WHAT TO PRODUCE: In the records below, take everything from the line containing "### Features" down to the end of the records and write it out again, replacing "middlewares" with "handlers" and leaving all else unchanged.
[DATASET RECORDS — start]
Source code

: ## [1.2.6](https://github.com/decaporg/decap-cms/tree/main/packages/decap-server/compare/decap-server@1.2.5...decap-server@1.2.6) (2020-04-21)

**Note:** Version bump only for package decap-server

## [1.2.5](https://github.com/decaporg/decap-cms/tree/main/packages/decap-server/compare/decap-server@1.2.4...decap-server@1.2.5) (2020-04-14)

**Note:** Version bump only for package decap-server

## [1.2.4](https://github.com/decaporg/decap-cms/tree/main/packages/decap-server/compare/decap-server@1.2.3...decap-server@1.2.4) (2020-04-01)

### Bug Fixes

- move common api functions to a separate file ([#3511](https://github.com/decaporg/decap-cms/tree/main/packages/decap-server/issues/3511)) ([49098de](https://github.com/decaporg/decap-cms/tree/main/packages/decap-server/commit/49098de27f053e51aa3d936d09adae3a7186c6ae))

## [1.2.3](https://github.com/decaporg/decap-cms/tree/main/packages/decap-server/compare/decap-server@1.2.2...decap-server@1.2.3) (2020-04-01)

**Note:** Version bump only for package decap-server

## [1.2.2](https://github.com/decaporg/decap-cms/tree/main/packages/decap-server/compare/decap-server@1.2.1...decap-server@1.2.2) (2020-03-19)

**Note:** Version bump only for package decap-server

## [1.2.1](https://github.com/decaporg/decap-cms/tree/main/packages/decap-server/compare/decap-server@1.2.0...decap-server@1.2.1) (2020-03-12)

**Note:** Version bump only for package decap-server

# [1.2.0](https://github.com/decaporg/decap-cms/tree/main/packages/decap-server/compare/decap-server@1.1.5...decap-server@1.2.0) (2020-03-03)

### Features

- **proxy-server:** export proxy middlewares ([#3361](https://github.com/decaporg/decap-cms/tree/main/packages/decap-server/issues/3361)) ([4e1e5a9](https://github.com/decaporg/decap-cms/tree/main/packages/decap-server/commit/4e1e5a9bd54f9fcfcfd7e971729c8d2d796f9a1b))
[DATASET RECORDS — finish]
ANSWER SECTION:
### Features

- **proxy-server:** export proxy handlers ([#3361](https://github.com/decaporg/decap-cms/tree/main/packages/decap-server/issues/3361)) ([4e1e5a9](https://github.com/decaporg/decap-cms/tree/main/packages/decap-server/commit/4e1e5a9bd54f9fcfcfd7e971729c8d2d796f9a1b))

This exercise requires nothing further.